Vers 11h50 GMT, le baril de Brent de la mer du Nord pour livraison en juin gagnait 0,49% à 92,25 dollars. Son équivalent américain, le West Texas Intermediate (WTI) pour livraison en mai, progressait quant à lui de 0,15% à 91,42 dollars.
Menaces iraniennes sur les voies maritimes
L’incertitude est alimentée par des déclarations du général Ali Abdollahi, chef du commandement des forces armées iraniennes. Selon un communiqué diffusé par la télévision d’État iranienne, il a averti que si les États-Unis maintenaient leur blocus maritime et « créaient de l’insécurité » pour les navires commerciaux et pétroliers iraniens, cela constituerait « le prélude » à une violation du cessez-le-feu en vigueur depuis le 8 avril.

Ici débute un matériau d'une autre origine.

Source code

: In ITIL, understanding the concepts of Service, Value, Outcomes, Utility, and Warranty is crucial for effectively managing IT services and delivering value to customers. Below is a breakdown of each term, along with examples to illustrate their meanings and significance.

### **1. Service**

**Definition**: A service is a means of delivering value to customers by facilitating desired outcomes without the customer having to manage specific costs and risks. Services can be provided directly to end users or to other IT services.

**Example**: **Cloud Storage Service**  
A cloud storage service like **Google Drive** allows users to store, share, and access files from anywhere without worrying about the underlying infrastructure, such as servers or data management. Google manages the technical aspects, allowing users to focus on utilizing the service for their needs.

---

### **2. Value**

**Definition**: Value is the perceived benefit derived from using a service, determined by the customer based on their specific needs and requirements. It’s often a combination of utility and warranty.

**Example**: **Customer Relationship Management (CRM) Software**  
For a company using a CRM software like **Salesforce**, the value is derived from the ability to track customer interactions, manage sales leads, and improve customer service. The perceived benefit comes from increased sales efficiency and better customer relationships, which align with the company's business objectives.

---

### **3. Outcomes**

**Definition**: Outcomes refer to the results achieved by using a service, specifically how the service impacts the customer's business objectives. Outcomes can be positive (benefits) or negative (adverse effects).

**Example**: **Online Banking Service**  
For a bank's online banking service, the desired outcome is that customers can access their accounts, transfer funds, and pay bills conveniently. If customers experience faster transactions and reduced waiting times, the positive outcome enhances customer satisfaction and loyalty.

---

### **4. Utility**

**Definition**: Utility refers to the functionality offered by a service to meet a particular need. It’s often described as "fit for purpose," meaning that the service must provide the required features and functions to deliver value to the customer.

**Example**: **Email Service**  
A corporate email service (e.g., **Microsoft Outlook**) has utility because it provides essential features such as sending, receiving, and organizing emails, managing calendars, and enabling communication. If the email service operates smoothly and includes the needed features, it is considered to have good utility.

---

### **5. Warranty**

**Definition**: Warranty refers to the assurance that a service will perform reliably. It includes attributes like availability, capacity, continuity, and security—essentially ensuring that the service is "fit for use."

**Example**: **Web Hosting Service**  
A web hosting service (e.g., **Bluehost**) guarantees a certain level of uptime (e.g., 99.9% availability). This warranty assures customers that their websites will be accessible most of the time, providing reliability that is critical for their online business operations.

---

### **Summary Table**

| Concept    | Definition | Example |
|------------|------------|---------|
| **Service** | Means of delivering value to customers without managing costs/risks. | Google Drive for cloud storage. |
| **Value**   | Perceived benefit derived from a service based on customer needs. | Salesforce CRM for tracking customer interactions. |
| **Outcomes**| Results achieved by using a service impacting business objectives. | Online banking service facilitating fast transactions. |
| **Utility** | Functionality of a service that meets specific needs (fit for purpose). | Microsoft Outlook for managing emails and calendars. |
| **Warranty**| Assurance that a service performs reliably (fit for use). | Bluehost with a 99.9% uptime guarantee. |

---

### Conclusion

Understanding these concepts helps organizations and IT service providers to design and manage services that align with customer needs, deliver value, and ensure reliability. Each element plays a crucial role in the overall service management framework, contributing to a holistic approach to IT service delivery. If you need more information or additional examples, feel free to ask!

Le général a ajouté que les forces armées de la République islamique « ne permettront aucune exportation ou importation dans le Golfe persique, en mer d’Oman ou en mer Rouge ». Si le détroit d’Ormuz est déjà largement paralysé, un blocage de la mer Rouge menacerait directement une partie des exportations saoudiennes. L’Arabie saoudite a en effet réussi à dérouter une partie de son pétrole via le port de Yanbu, sur la mer Rouge, depuis le début du conflit régional.
Des pourparlers attendus
Malgré ces tensions, le marché conserve un certain optimisme quant à une reprise des discussions diplomatiques. Le président américain Donald Trump a évoqué mardi auprès du New York Post la possibilité d’une reprise des discussions avec l’Iran cette semaine, potentiellement via le Pakistan. « Quelque chose pourrait arriver au cours des deux prochains jours », a-t-il déclaré.
Sur la chaîne Fox News mardi soir, Donald Trump a également assuré que la guerre dans le Golfe était « presque finie », affirmant que les autorités iraniennes « veulent vraiment parvenir à un accord ». De son côté, l’Iran a confirmé mercredi que les échanges avec les États-Unis se poursuivaient via des canaux pakistanais.
Analyses du marché et impact sur l’offre
Pour Ole R. Hvalbye, analyste chez SEB, les menaces iraniennes pourraient viser à « jouer leur meilleure carte » avant un retour à la table des négociations. Cependant, il se dit « pessimiste » quant à la capacité des deux pays à trouver un accord rapidement. Selon lui, « ce type de rhétorique va se poursuivre » dans l’immédiat, maintenant une forte incertitude sur les marchés pétroliers.
Des négociations prolongées constitueraient un facteur de hausse des cours, le détroit d’Ormuz restant paralysé. L’Agence internationale de l’énergie (AIE) a indiqué dans son rapport mensuel que la production mondiale de pétrole avait été amputée de 10,1 millions de barils par jour en mars, s’établissant à 97,05 Mb/j, en raison de la guerre au Moyen-Orient.
Les analystes de Standard Chartered estiment de leur côté que le blocus américain pourrait retirer du marché entre 1,5 et 1,8 million de barils par jour supplémentaires de brut iranien.
La suite des événements dépendra étroitement des prochains contacts entre l’Iran et les États-Unis. Les déclarations des deux parties dans les 48 à 72 heures à venir seront scrutées par les marchés pour évaluer la probabilité d’une désescalade ou, au contraire, d’une nouvelle dégradation affectant les flux pétroliers via des points de passage stratégiques pour l’économie mondiale.